Incorrect use of pronouns

× Honestly, I prefer fewer routes at school because I think these routes are unmeaningful and it is useless for most people and it may restrict students to show off their strengths and their skills in real life and also in the open way.

Honestly, I prefer fewer rules at school because I think these rules are meaningless and useless for most people; they may restrict students from showing their strengths and skills in real life and in an open way.

原句中多处词汇错误(routes→rules;unmeaningful→meaningless),代词和短语结构冗长且不自然(restrict students to show off → restrict students from showing)。建议使用正确词汇并改为动名词结构以保持语法正确。

Subject-verb agreement errors

× Of course in my primary school career there are numerous of strict teacher I have experienced with and the one of the memorable 1 is about a my teacher that he teach us Chinese and he is very straight with the subject.

Of course, in my primary school years I experienced numerous strict teachers, and one memorable one was my Chinese teacher, who taught us and was very strict with the subject.

原句存在主谓一致和名词形式错误(teacher应复数;teach→taught;straight应为strict)。短语“numerous of”不正确,应为“numerous strict teachers”或“a number of strict teachers”。建议重组句子以保证时态、数和词汇正确。

Incorrect use of articles and sentence structure errors

× Definitely no, as I'm aiming for to be a pilot in the future and I think teacher may have argument with children, but I love children, I love to communicate with them, but I don't have I don't want to have some argument with them so that it would probably to not be a teacher in.

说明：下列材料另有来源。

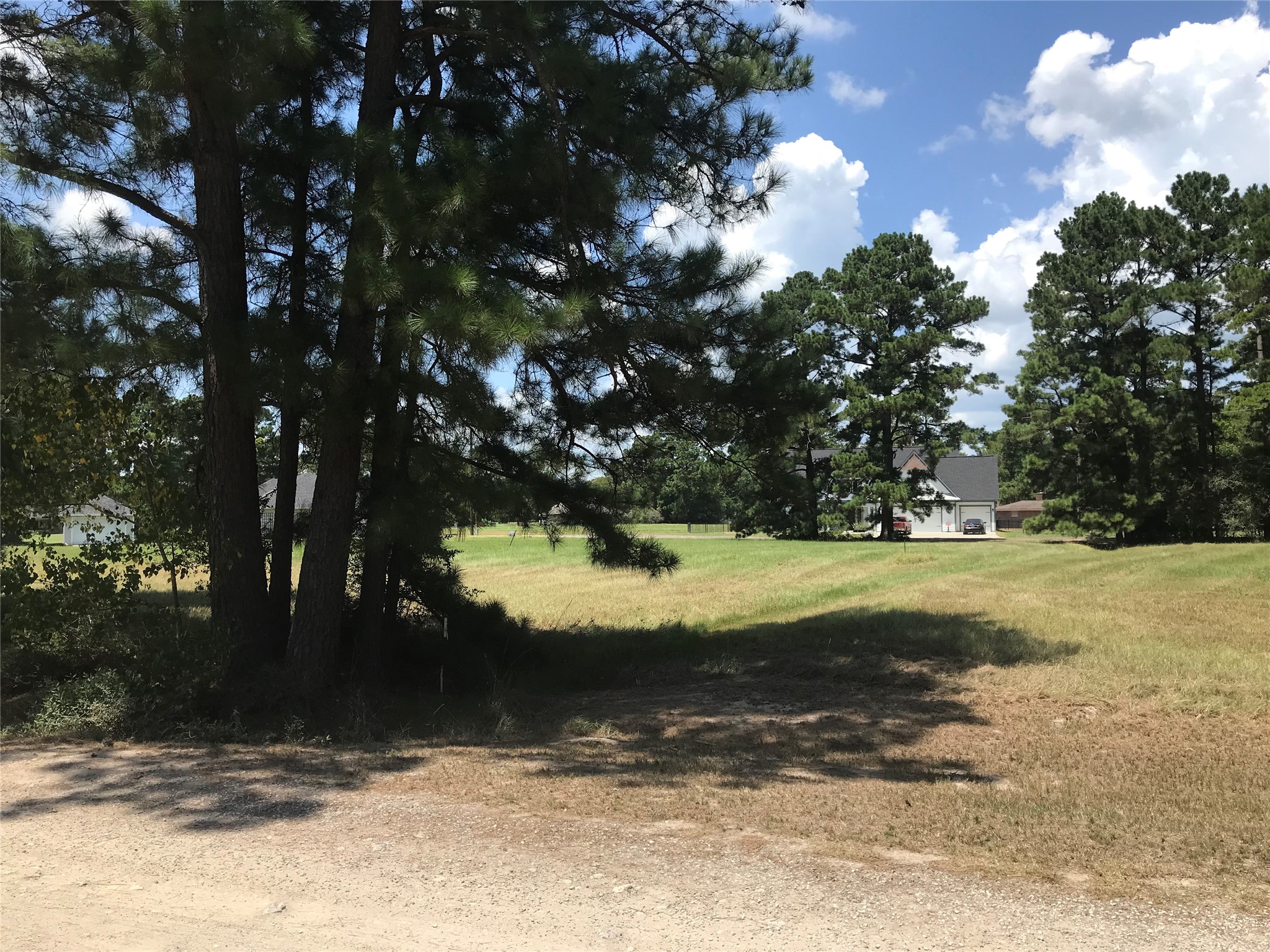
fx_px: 1027
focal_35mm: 28
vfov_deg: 49.7
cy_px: 476
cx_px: 635
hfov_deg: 63.4
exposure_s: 1/1916
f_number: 1.8
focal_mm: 3.99
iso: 20
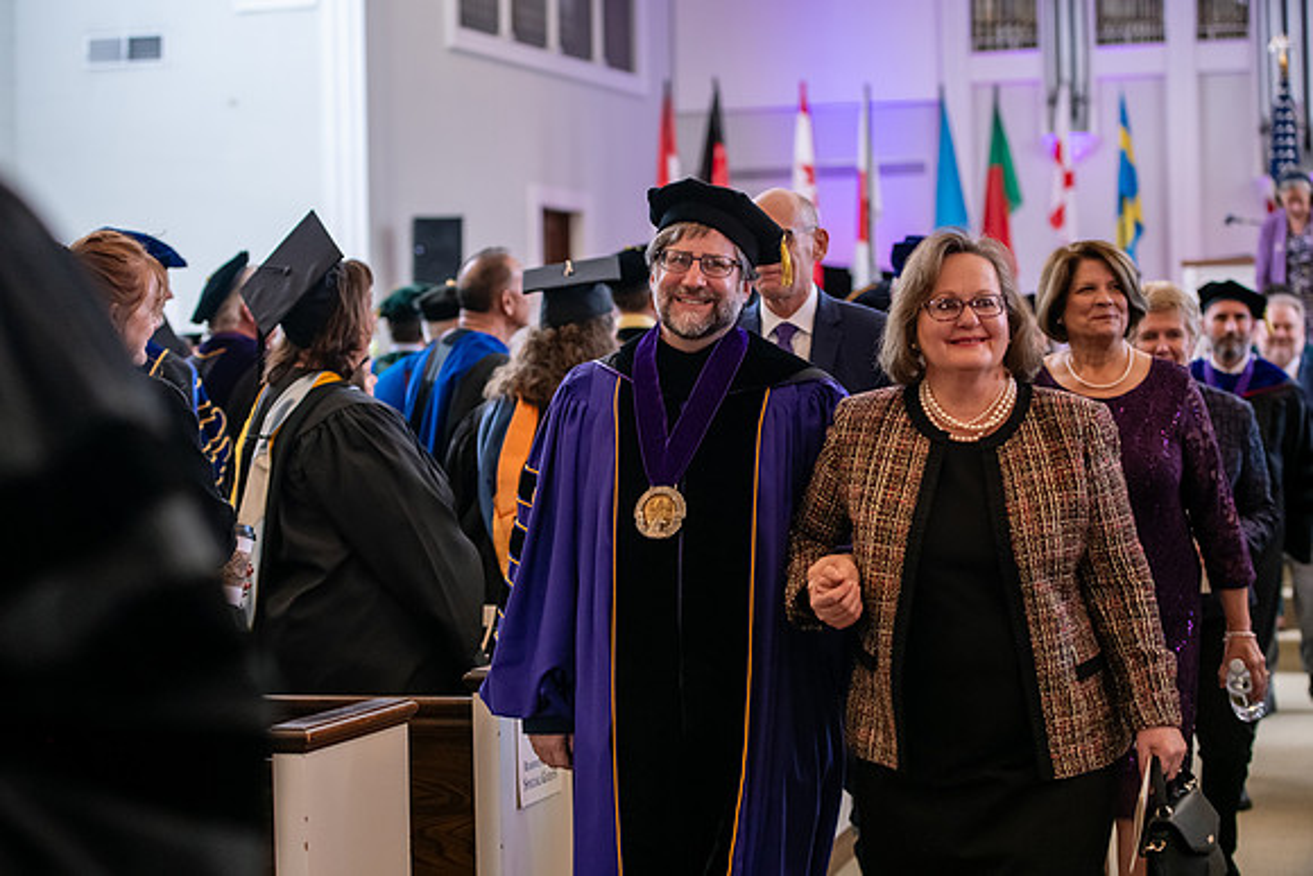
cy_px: 441
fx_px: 2670
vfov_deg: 18.6
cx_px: 630
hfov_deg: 27.6
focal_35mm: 73
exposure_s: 1/200
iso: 1600
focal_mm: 70
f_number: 3.2
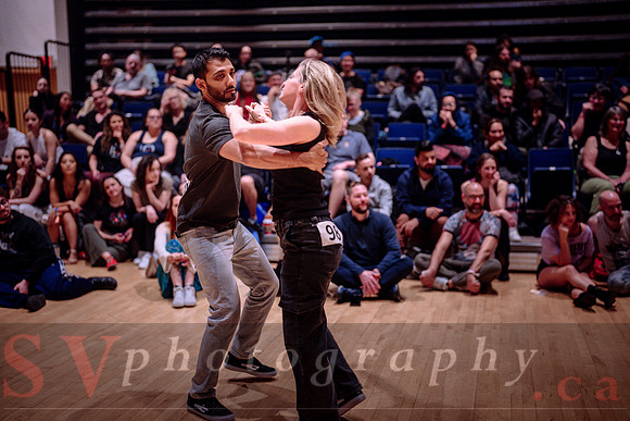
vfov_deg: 27.0
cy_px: 210
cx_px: 315
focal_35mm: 50
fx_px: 875
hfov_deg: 39.6
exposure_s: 1/250
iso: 1600
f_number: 1.4
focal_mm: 50
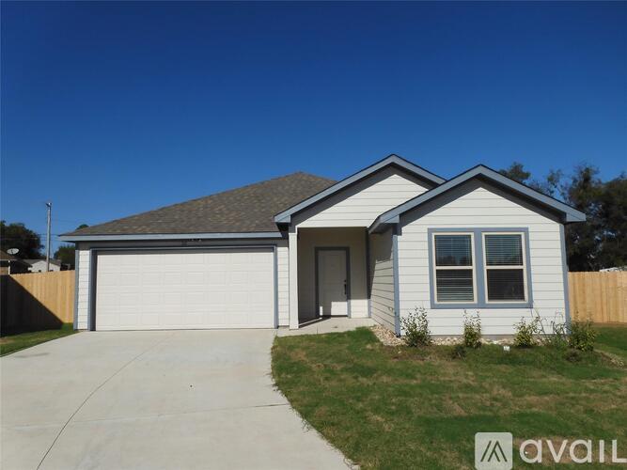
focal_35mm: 24
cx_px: 314
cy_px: 235
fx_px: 435
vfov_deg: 56.8
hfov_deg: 71.6
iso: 100
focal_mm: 4.3
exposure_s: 1/2000
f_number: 4
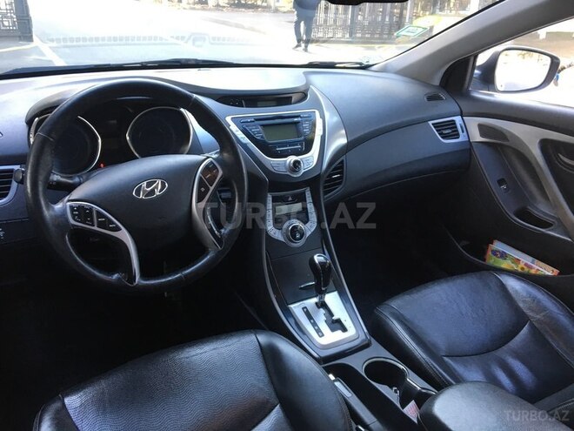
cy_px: 216
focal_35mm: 29
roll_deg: -2.8
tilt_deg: -23.6
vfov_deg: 48.2
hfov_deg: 61.7
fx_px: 481
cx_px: 287
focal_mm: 4.15
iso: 40
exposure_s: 1/33
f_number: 2.2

Definitely not. I'm aiming to be a pilot in the future. I think teachers may have arguments with children. I love children and like communicating with them, but I don't want to have arguments with them, so I probably won't be a teacher.

原句存在冠词、动词不定式和句子结构混乱(aiming for to be → aiming to be;teacher应复数teachers;have argument → have arguments;双重否定和句子尾部结构不完整)。建议拆分为短句,修正不定式和名词复数,并使用将来否定形式'won't'以更自然表达。